After a palmful of days (how many fit inside a palm, a woman’s
palm—seven then), she came to the feet of the hills, baked as cakes in the
morning light, and behind stood the mountains westward. But between the two,
Ebriel, awaiting her, and with sword drawn—for she saw its glitter like one
glaring sliver of ice the winter had left behind.
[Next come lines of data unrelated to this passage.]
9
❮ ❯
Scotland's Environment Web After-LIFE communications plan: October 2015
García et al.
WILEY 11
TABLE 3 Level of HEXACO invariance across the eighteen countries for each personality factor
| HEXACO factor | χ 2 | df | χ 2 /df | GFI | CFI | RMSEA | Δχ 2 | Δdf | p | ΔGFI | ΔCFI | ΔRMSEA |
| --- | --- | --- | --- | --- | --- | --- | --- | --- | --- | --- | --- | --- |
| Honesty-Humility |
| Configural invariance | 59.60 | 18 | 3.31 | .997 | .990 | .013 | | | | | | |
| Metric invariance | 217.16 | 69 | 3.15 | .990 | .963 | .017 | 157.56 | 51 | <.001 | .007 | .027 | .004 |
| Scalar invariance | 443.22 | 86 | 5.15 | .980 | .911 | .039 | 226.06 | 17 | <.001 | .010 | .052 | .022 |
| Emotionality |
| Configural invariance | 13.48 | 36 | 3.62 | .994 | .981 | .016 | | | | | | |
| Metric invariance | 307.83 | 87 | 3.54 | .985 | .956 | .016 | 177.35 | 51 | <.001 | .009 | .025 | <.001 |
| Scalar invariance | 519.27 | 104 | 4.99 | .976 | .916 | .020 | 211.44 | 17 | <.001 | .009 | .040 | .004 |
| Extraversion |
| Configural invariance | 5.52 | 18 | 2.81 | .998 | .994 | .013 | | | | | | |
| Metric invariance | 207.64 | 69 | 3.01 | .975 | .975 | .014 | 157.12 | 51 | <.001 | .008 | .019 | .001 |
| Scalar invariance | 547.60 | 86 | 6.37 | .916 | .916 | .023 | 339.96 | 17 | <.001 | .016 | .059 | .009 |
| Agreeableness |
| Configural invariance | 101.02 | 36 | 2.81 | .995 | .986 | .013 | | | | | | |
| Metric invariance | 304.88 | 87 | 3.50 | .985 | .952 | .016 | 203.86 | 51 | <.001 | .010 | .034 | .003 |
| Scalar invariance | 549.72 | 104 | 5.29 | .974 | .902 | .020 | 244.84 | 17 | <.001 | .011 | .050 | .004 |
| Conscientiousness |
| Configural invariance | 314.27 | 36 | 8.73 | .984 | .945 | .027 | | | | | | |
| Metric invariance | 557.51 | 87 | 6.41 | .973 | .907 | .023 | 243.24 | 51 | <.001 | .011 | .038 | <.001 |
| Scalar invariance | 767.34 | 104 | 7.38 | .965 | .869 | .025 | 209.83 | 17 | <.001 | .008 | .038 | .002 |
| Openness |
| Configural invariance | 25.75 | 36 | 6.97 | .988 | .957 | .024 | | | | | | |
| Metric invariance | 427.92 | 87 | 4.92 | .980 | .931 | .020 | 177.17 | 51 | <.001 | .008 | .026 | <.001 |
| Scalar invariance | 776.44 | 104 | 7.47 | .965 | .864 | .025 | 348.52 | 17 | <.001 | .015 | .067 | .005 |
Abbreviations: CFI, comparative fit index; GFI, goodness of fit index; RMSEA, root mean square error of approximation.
So she climbed toward the angel. She climbed through midday, and
all one afternoon, and when the sun was westering, she came over a ridge, and
there the angel was, with the sun behind him like a ball of gold. He showed
black on the brightness, and this struck her—again—how dark might become light,
since pallor could be black as ink.

“Ebriel,” said Atmeh. (She knew his name. There was little she
could not know of the earth, and its adjacent environs.) “Ebriel, look at me,
and consider me. I do not challenge heaven, now. If ever I did. Say then what
must be between us.”

The angel did not reply, not by word, nor any action.

Now, she had been tended by Eshva. And that unspeaking speech of
theirs was still second to her nature. It is not properly said—which in itself
is a sort of pun—how the unspeaking speech was spoken, or heard. It was not exactly
a mind-language, telepathic. Nor entirely corporeal, though the breath, the
eyes, and movements of the hands, limbs, and torso, even of the hair,
contributed. A language possessed of symbolism, certainly. Whatever it was, and
however exercised, the inspiration came to Atmeh to employ it with the angel.
And so she spoke to him again, by this tongue. She said, “You have heard my
words, and you have read me clear as still water. But we cannot stand here
forever, you and I. Nor go on as we have done, flying and flown after,
hesitating and always overlooked.”

“Forever,” said the angel. “What is that but the eternal state of
all things? Why should we not?”

And he too used the Eshva speech, or an approximation of it, which
seemed also natural to him.

“Your masters are the gods,” said Atmeh.

“That is so.”

“What do the gods instruct you to do?”

“I have their instruction. The first and only motivation given me,
as to my brothers.”

“The gods, if they still concern themselves, which I suspect they
do not, realize I am no longer any nuisance to them.”

“That has no place in the scheme of me, or of my being.”

It was true. Automaton that he had remained, this Ebriel, his
first command was the sum of him. He had cast down a city and a worlddom
because of it. And here the very cause of the command confronted him.